Without real dialogue, nothing can go forward. Every stumbling block on the road toward peace is highly tricky, and can never be overcome unilaterally - namely the issues of Thaksin Shinawatra, the Ratchaprasong crackdown and terrorism charges against red-shirt leaders. When intertwined issues are handled single-handedly, there can be only one end result - an inflation of mistrust, growing hatred and a burning sense of injustice.
Both sides of the national divide have been debating amnesty and reconciliation plans through the media. (Perhaps "scolding each other" sounds more accurate than "debating".) They have held separate public forums, sent articles to separate newspapers, and carried out separate surveys and studies. Everyone is shouting "reconciliation" from within his walls, never listening to what anybody else has to say about it.
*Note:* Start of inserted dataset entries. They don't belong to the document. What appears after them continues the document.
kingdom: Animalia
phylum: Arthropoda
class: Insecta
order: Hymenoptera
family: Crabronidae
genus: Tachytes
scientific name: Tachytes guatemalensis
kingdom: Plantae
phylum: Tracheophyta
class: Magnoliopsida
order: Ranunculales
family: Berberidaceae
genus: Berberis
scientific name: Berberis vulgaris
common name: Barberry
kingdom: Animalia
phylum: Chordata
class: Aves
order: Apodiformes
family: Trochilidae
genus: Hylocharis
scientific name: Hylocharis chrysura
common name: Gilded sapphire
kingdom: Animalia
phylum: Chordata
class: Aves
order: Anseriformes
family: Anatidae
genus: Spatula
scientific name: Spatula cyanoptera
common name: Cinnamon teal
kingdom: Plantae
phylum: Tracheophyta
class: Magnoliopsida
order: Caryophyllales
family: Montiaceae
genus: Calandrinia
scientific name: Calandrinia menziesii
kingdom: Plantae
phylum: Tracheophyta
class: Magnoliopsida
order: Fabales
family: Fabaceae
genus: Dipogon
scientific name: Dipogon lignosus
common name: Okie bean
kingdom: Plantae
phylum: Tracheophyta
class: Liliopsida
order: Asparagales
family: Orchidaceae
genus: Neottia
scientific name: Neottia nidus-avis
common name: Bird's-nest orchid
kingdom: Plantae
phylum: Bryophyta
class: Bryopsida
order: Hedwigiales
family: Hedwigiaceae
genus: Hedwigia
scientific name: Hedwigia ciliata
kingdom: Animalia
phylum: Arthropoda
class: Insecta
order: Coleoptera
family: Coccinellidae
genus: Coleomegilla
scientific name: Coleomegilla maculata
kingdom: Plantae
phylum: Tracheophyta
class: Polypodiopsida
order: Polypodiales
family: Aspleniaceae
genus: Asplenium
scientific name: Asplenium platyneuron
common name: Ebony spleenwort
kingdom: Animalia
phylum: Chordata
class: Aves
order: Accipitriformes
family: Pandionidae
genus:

Should we temporarily forget the lofty goal of everlasting peace and aim a bit lower? What about first trying to put the enemies in the same room? Certainly they will go for each other's throat, but at least the battleground will be smaller and the chance of forging something progressive may go from zero to slim.
Of course, an all-engaging reconciliation effort is much easier said than done. But it was the formula for resolving national strife elsewhere. No matter how complex the Thai crisis is, it comes down to the simple problem of two camps wanting different things. And it requires the simple first step of locating common ground. Even mutually, that will be hard to find, but it can never be found separately.
It beggars belief that talks with leaders of the southern insurgency have always been mooted, while our political rivals use their own TV stations to attack each other around the clock. And it's stranger still that one side of the national divide is bypassing the other in attempting to tackle the deep South issue, considering the former's lack of political support in southern Thailand, a region long dominated by the latter.
Maybe it's time someone picked up the phone and offered an olive branch. Every major national problem or lack of solution can be traced back to political polarity - sluggish telecom development, decreasing competitiveness, the southern insurgency. We can't wait for a mediator to show up, simply because there is no neutral figure who commands enough respect to do the job.
And we can't trust Parliament with the assignment, either. There are good reasons why amnesty should not be affected by a lopsided Parliament, the biggest being that "reconciliation" is not something that should be forged through numerical superiority.
Recently, opposition leader Abhisit Vejjajiva was accused by Thaksin's son, Panthongtae, of blocking peace efforts. That typified the Thai impasse. Reconciliation means different things to different people and, worse still, one usually considers "the other side's" reconciliation idea as destructive. In Thailand, political mistrust is a black hole around which many things have to revolve precariously. Mistrust leads to fear, and fear leads to hatred. This process is feeding on itself. To stand any chance of moving forward as one, we need to smash it. But first, it's probably best to put the people who matter in one room, lock the door and throw away the key.
It's up to the enemies to find common ground, to avoid reopening old wounds and to rehabilitate the real casualties of war - the Thai people. Reconciliation or amnesty is supposed to bring healing. Any scheme that leaves hatred to fester, fears to grow, or mistrust to spread is just malice all dressed up.